WRITTEN TASK 1: Can you repeat the part of the lock deadlock thread between "Yup, this code" and "make many guarantees.", inclusive?
WRITTEN TASK 2: Which lines of the records contain the word "What"? Pick out and copy each of them.

TEXT SEGMENT:

_ _ _ _ _

Lock implementation deadlock

Question

I have two threads, one with id 0, and the other with id 1. Based on this information I tried to construct a lock, but it seems like it deadlocks, but I don't understand why, can someone please help me?

I tried to construct a scenario when this happens, but it is really difficult

  private int turn = 0;
  private boolean [] flag = new boolean [2];
   
  public void lock(int tid) {
    int other;
 
    other = (tid == 0) ? 1 : 0;

    flag[tid] = true;
    while (flag[other] == true) {
      if (turn == other) {
        flag[tid] = false;
        while (turn == other){}
        flag[tid] = true;
      }
    }
  }
 
  public void unlock(int tid) {
    //turn = 1-t;
    turn = (tid == 0) ? 1 : 0;
    flag[tid] = false;
  }

The program is at least missing a `volatile` on `int turn = ...`. Not sure, however, if this alone fixes the issue. — Turing85, Sep 23 '21 at 15:26
I don't think you've got a deadlock, I think your threads are just not seeing the updates from the other. — Andy Turner, Sep 23 '21 at 15:26
@AndyTurner what do you mean that they are not seeing each others updates, do you mean updates to the flag[] array? :3 — August Jelemson, Sep 23 '21 at 15:34
I think make `flag` and `turn` variables static so both threads will see same values. if you provide entire code will be useful to understand — the Hutt, Sep 23 '21 at 15:34
@AugustJelemson I mean, according to the Java Memory Model, there is no reason for thread `tid` to check to see whether `turn`, `flag[0]` or `flag[1]` have been updated by thread `other`. — Andy Turner, Sep 23 '21 at 15:35
Turing85, AndyTurner, onkarruikar I added volatile to the flags[] array and the turn-variable, now it seems to be working? does this have anything to do with the threads now seeing each others updates? — August Jelemson, Sep 23 '21 at 15:38

score 5 · Accepted Answer · answered Sep 23 '21 at 15:38

Yup, this code is broken. It's.. a complicated topic. If you want to know more, dive into the Java Memory Model (JMM) - that's a term you can search the web form.

In basis, every field in a JVM has the following property, unless it is marked volatile:

Any thread is free to make a local clone of this field, or not.
The VM is free to sync these clones up, in arbitrary fashion, at any time. Could be in 5 seconds, could be in 5 years. The VM is free to do whatever it wants, the spec intentionally does not make many guarantees.

_ _ _ _ _

Chart analysis records
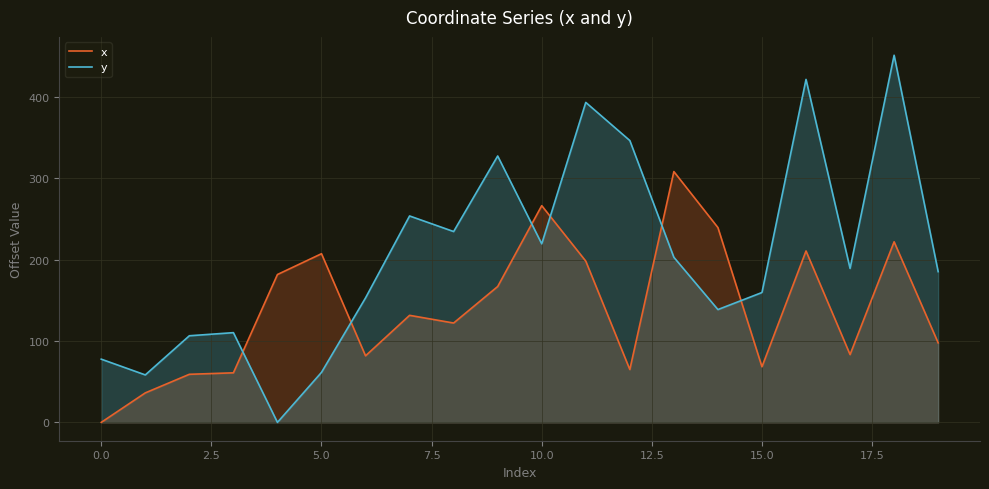

What is the total value across all series at 5.0?

268.9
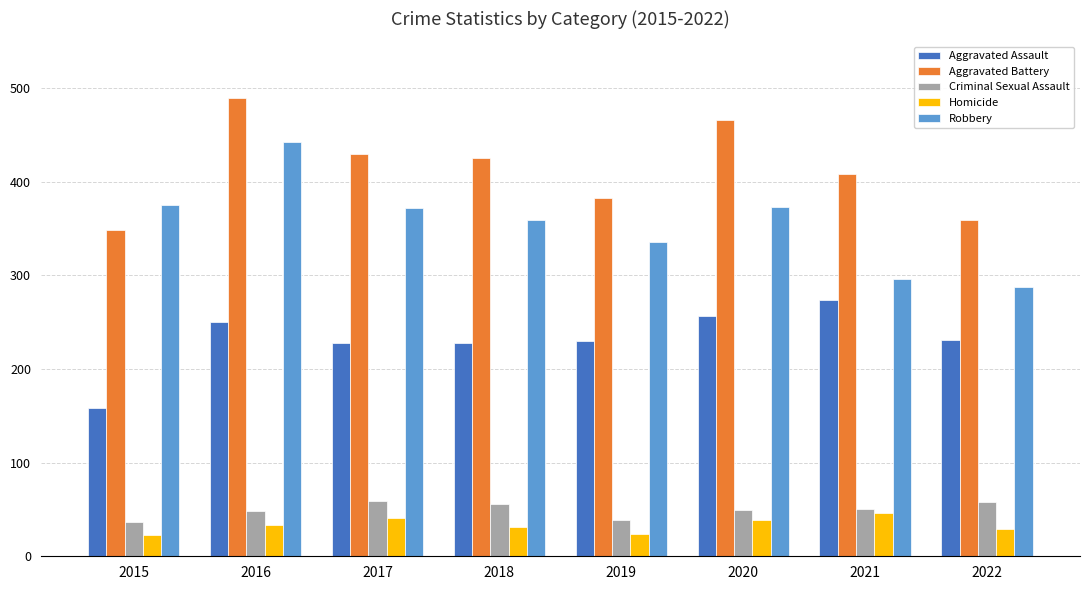

What is the approximate value of Robbery at 2022, to the nearest 50?

300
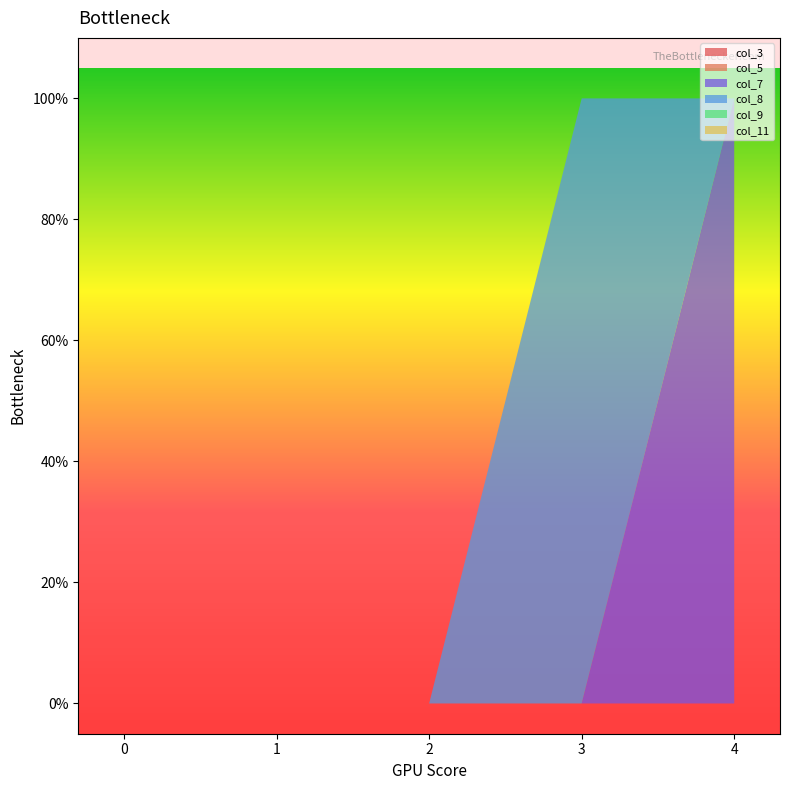

Reading right to left, list all the values displayed in this chart.

col_3: 4=0	3=0	2=0	1=0	0=0
col_5: 4=0	3=0	2=0	1=0	0=0
col_7: 4=1	3=0	2=0	1=0	0=0
col_8: 4=0	3=1	2=0	1=0	0=0
col_9: 4=0	3=0	2=0	1=0	0=0
col_11: 4=0	3=0	2=0	1=0	0=0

_ _ _ _ _

ANSWER AREA 1:
Yup, this code is broken. It's.. a complicated topic. If you want to know more, dive into the Java Memory Model (JMM) - that's a term you can search the web form.

In basis, every field in a JVM has the following property, unless it is marked volatile:

Any thread is free to make a local clone of this field, or not.
The VM is free to sync these clones up, in arbitrary fashion, at any time. Could be in 5 seconds, could be in 5 years. The VM is free to do whatever it wants, the spec intentionally does not make many guarantees.

ANSWER AREA 2:
What is the total value across all series at 5.0?
What is the approximate value of Robbery at 2022, to the nearest 50?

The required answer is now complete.